There are 3 ways to deal with concurrent connections in server-side network programming. They are: forking, multi-threading, and event loops. Forking creates new processes for each client connection to achieve concurrency. Multi-threading uses threads instead of processes. An event loop uses polling and nonblocking IO and usually runs on a single thread. Due to the overhead of processes and threads, most modern production-grade software uses event loops for networking.
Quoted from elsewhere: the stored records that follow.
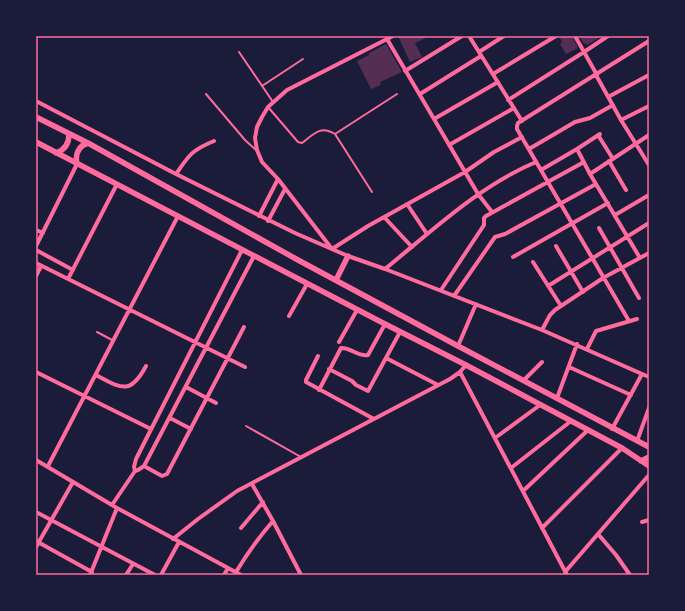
<svg xmlns="http://www.w3.org/2000/svg" width="685" height="611" font-family="'PT Sans Narrow',sans-serif">
<style>
.building{fill:#542f53}
.lines{fill:none;stroke-linecap:round;stroke-linejoin:round}
.service{stroke:#ff6b9d;stroke-width:2}
.minor{stroke:#ff6b9d;stroke-width:4}
.secondary{stroke:#ff6b9d;stroke-width:5.5}
.neatline{fill:none;stroke:#ff6b9d;stroke-width:1.5}
</style>
<rect width="100%" height="100%" fill="#1b1b3a"/>
<!-- building -->
<path class="building" d="M 398,36 L 430,36 L 415,43 L 422,57 L 410,62 Z
M 559,36 L 572,36 L 578,48 L 566,54 L 560,44 L 562,42 Z
M 579,36 L 602,36 L 587,45 L 586,43 L 584,44 Z
M 386,44 L 402,72 L 380,82 L 381,85 L 371,89 L 357,61 L 369,55 L 369,53 Z"/>
<g class="lines">
<!-- service -->
<path class="service" d="M 239,52 L 273,102
M 262,86 L 303,59
M 206,94 L 245,140 L 256,150
M 268,107 L 298,142 L 302,143 C 314,134 320,125 335,134 L 372,192
M 335,134 L 397,94
M 97,332 L 112,340
M 246,426 L 301,457"/>
<!-- minor -->
<path class="minor" d="M 393,36 L 287,90 L 268,107 L 262,117 L 257,127 L 255,138 L 257,150 L 262,162 L 278,179 L 332,249 L 368,226 L 465,172 L 494,152 L 522,137
M 469,36 L 522,121
M 575,36 L 597,75
M 387,39 L 478,194 L 492,212
M 479,52 L 504,36
M 405,71 L 462,36
M 493,74 L 556,36
M 596,75 L 621,120 L 649,165
M 420,94 L 481,56
M 608,97 L 649,75
M 508,100 L 584,52 L 608,36
M 36,101 L 176,174 L 295,233 L 348,256 L 385,269 L 542,330 L 649,377
M 434,119 L 498,82
M 621,120 L 649,106
M 598,135 L 613,159
M 449,145 L 514,108
M 529,149 L 575,122 L 590,118 L 613,105
M 577,149 L 590,174 L 640,258
M 609,161 L 626,190
M 541,170 L 577,149 L 600,134
M 176,174 C 189,155 192,150 214,141
M 590,174 L 649,135
M 407,204 L 427,234
M 615,215 L 649,195
M 259,216 L 278,179
M 384,217 L 412,247
M 268,221 L 285,189
M 599,228 L 639,298
M 36,230 L 43,233
M 36,246 L 77,164
M 556,246 L 583,292
M 36,250 L 73,270
M 513,257 L 608,203
M 533,262 L 561,306
M 36,263 L 245,367
M 385,269 C 433,230 479,186 536,162
M 36,276 L 41,266
M 68,279 L 117,184
M 548,286 L 649,223
M 441,290 L 484,225 L 484,218 L 486,216 L 584,162
M 454,296 L 495,237 L 505,234 L 596,184
M 289,316 L 307,284
M 629,321 L 517,129 L 517,126 L 518,123 L 649,41
M 542,330 L 550,315 L 555,310 L 603,278 L 649,253
M 339,342 L 357,310
M 458,346 L 476,304
M 587,349 L 596,331 L 637,319
M 318,356 L 306,380 L 306,382 L 374,419
M 386,358 L 438,385
M 569,367 L 631,395
M 329,369 L 352,381 L 356,385 L 368,391 L 400,332
M 36,372 L 151,429
M 460,372 L 567,575
M 96,375 C 121,388 130,396 146,366
M 523,381 L 542,362
M 186,387 L 216,403
M 319,390 L 341,348 C 350,347 358,357 368,355 L 385,324
M 557,398 L 577,344
M 170,418 L 191,429
M 612,429 L 642,374
M 495,438 L 540,405
M 637,441 L 649,408
M 36,460 L 117,508 L 241,575
M 48,466 L 178,216
M 144,466 L 162,476 L 167,474 L 244,327
M 511,468 L 571,421
M 135,471 L 138,470 L 144,466 L 254,256
M 252,484 L 273,521 L 301,575
M 523,491 L 588,430
M 112,505 L 135,471 L 134,467 L 136,459 L 242,250
M 36,512 L 155,575
M 642,522 L 649,520
M 241,528 L 263,502
M 542,528 L 622,448
M 598,534 L 616,555 L 630,575
M 173,539 L 198,519 L 237,491 L 450,379 L 460,372 L 466,365
M 36,541 L 92,572
M 36,547 L 73,482
M 236,572 C 247,554 259,537 273,521
M 565,572 L 649,475
M 90,575 L 117,508
M 126,575 L 133,564
M 161,575 L 179,542
M 224,575 L 228,568"/>
<!-- secondary -->
<path class="secondary" d="M 36,117 L 88,143 L 298,260 L 458,346 L 649,447
M 36,142 L 385,324 L 466,365 L 622,448 L 649,466
M 56,153 C 65,150 69,143 69,134
M 77,164 C 75,154 78,146 88,143
M 336,280 L 348,256
M 641,461 L 649,457"/>
</g>
<!-- border -->
<rect width="685" height="611" fill="none" stroke="#1b1b3a" stroke-width="74"/>
<rect x="37" y="37" width="611" height="537" class="neatline"/>
</svg>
The simplified pseudo-code for the event loop of our server is:

all_fds = [...]
while True:
    active_fds = poll(all_fds)
    for each fd in active_fds:
        do_something_with(fd)

def do_something_with(fd):
    if fd is a listening socket:
        add_new_client(fd)
    elif fd is a client connection:
        while work_not_done(fd):
            do_something_to_client(fd)

def do_something_to_client(fd):
    if should_read_from(fd):
        data = read_until_EAGAIN(fd)
        process_incoming_data(data)
    while should_write_to(fd):
        write_until_EAGAIN(fd)
    if should_close(fd):
        destroy_client(fd)

Instead of just doing things (reading, writing, or accepting) with fds, we use the poll operation to tell us which fd can be operated immediately without blocking. When we perform an IO operation on an fd, the operation should be performed in the nonblocking mode.

In blocking mode, read blocks the caller when there are no data in the kernel, write blocks when the write buffer is full, and accept blocks when there are no new connections in the kernel queue. In nonblocking mode, those operations either success without blocking, or fail with the errno EAGAIN, which means “not ready”. Nonblocking operations that fail with EAGAIN must be retried after the readiness was notified by the poll.

The poll is the sole blocking operation in an event loop, everything else must be nonblocking; thus, a single thread can handle multiple concurrent connections. All blocking networking IO APIs, such as read, write, and accept, have a nonblocking mode. APIs that do not have a nonblocking mode, such as gethostbyname, and disk IOs, should be performed in thread pools, which will be covered in later chapters. Also, timers must be implemented within the event loop since we can’t sleep waiting inside the event loop.

The syscall for setting an fd to nonblocking mode is fcntl:

static void fd_set_nb(int fd) {
    errno = 0;
    int flags = fcntl(fd, F_GETFL, 0);
    if (errno) {
        die("fcntl error");
        return;
    }

    flags |= O_NONBLOCK;

    errno = 0;
    (void)fcntl(fd, F_SETFL, flags);
    if (errno) {
        die("fcntl error");
    }
}

On Linux, besides the poll syscall, there are also select and epoll. The ancient select syscall is basically the same as the poll, except that the maximum fd number is limited to a small number, which makes it obsolete in modern applications. The epoll API consists of 3 syscalls: epoll_create, epoll_wait, and epoll_ctl. The epoll API is stateful, instead of supplying a set of fds as a syscall argument, epoll_ctl was used to manipulate an fd set created by epoll_create, which the epoll_wait is operating on.

We’ll use the poll syscall in the next chapter since it’s slightly less code than the stateful epoll API. However, the epoll API is preferable in real-world projects since the argument for the poll can become too large as the number of fds increases.